I'm not going out to buy an 87 jersey, but I can appreciate the fact that he will do whatever the hell he wants without apology, and essentially tell everyone else to buzz off.
Bruce Bennett/Getty Images
When you aren't hearing "good news" from Gary Bettman these days about cancellations and general pessimism, you'll be getting smug quotes from deputy commissioner Bill Daly.
Daly is Bettman's partner in almost every sense of the word, and wears the crown of Executive Vice President and Chief Legal Officer for the NHL.
It may not shock you to know that Daly was also Ivy League-educated and attended the same law school (New York University) as his partner in cr.....er, hockey.
Also "shocking" is that Daly has no connection with the NHL. His only experience with sports is working on anti-trust litigation and labor issues in sports, specifically the NFL and NBA.
I'm not saying that the guy isn't qualified for his job, but it's very telling when the top two officers of a league have no prior connection to said league.
I don't want my commissioner or league executives to be fanboys, but is there no one else out there qualified to do these jobs that might have any prior connection to the NHL?
They might actually care if there is a season or not.
Though Mike Milbury is in the center of one of my favorite video clips, he seems to want to be the American Don Cherry.
Milbury also subscribes to the "if I talk louder than you, I will sound like I'm right" theory of argument, and will engage as many people on air as possible just to be controversial.
Milbury is hit-or-miss in my book.
I appreciate the mindset of anyone willing to beat someone with their own shoe, but Milbury often comes off like a loudmouth blowhard.
I do love that he calls Pierre McGuire a "soccer mom".
Barry Melrose is the current face/mouthpiece for the NHL on ESPN right now.
How he managed to garner such a choice gig at the worldwide leader in sports is beyond me.
Melrose's resume looks like this: 300 NHL games, 33 points and 728 penalty minutes.

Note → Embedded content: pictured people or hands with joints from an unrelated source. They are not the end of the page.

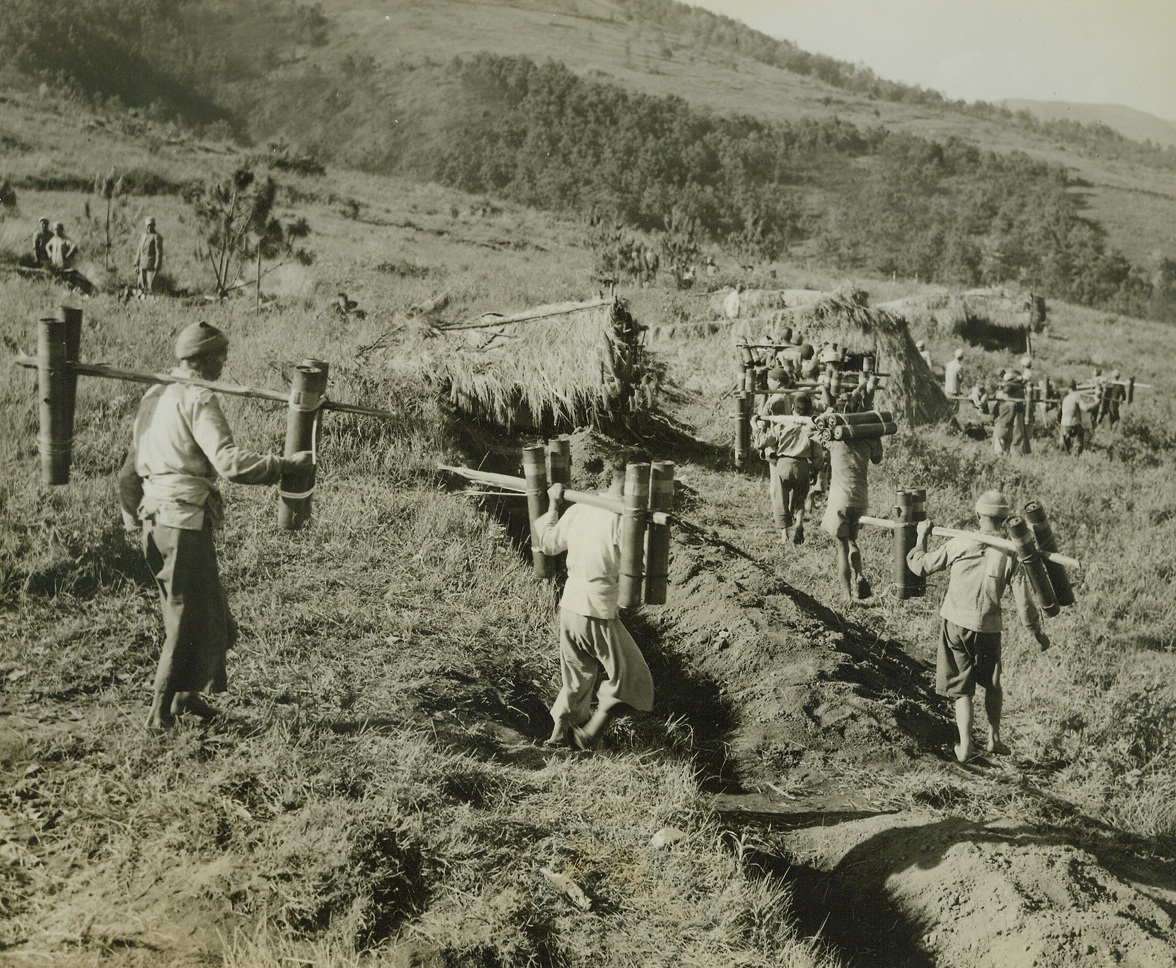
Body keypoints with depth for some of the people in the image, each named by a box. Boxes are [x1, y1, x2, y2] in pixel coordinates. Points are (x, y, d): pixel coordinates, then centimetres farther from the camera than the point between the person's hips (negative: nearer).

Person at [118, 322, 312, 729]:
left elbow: (130, 469, 22)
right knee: (190, 619, 0)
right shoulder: (198, 399, -12)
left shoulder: (154, 397, 16)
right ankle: (162, 712, 4)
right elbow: (229, 462, -23)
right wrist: (285, 465, -17)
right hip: (184, 519, -9)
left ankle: (186, 693, 22)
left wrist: (132, 514, 31)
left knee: (213, 615, 18)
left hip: (155, 518, 9)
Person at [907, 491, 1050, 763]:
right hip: (987, 628, 0)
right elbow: (1023, 601, -5)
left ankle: (965, 744, -2)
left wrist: (921, 536, 18)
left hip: (954, 623, 0)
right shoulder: (1009, 554, -7)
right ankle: (993, 738, 23)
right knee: (992, 684, 24)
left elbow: (921, 566, 3)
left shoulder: (959, 544, -7)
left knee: (961, 688, 9)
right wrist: (1037, 632, 9)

The coaching record is this: 225 games coach and 84 wins. That's a .373 winning percentage.
He's a pundit, for sure.
Melrose's claim to fame is his mullet, and the coincidence that he happened to be coaching the Los Angeles Kings when Wayne Gretzky carried them to the Stanley Cup Final in 1993.
His true value to the NHL community is reflected by the fact that the one job offer to coach since he was canned in 1995 was from a desperate Tampa Bay franchise.
That job lasted for about 10 minutes before he was invited to leave.
The clip above shows Melrose's classy parting shots to the Tampa Bay organization.
I'll apologize in advance for the rant, but this lockout is a direct result of NHL mismanagement from the owners.
While it's easy to say that the employees need to make concessions and have to know their role in the machine, the owners were the ones putting out the ridiculous salaries that they so desperately want to roll back.
Shame on them for not running their businesses better, for allowing the collective bargaining agreement to run out on them.
Shame on them for absolutely NO SENSE OF URGENCY to resolve this.
Yesterday's NHL headline: Islanders to play at Barclay's Center in Brooklyn.
OK, no offense Brooklyn, New York or any Islander fans, but that means absolutely nothing without a labor deal between ownership and the NHLPA.
Sure, Islander fans should be pumped about upgrading their facility by around 439 percent, but is that what the NHL should be trumpeting right now?
Clearly this group of people didn't make their money running their NHL franchise, so how about applying some of that business sense to your hockey team?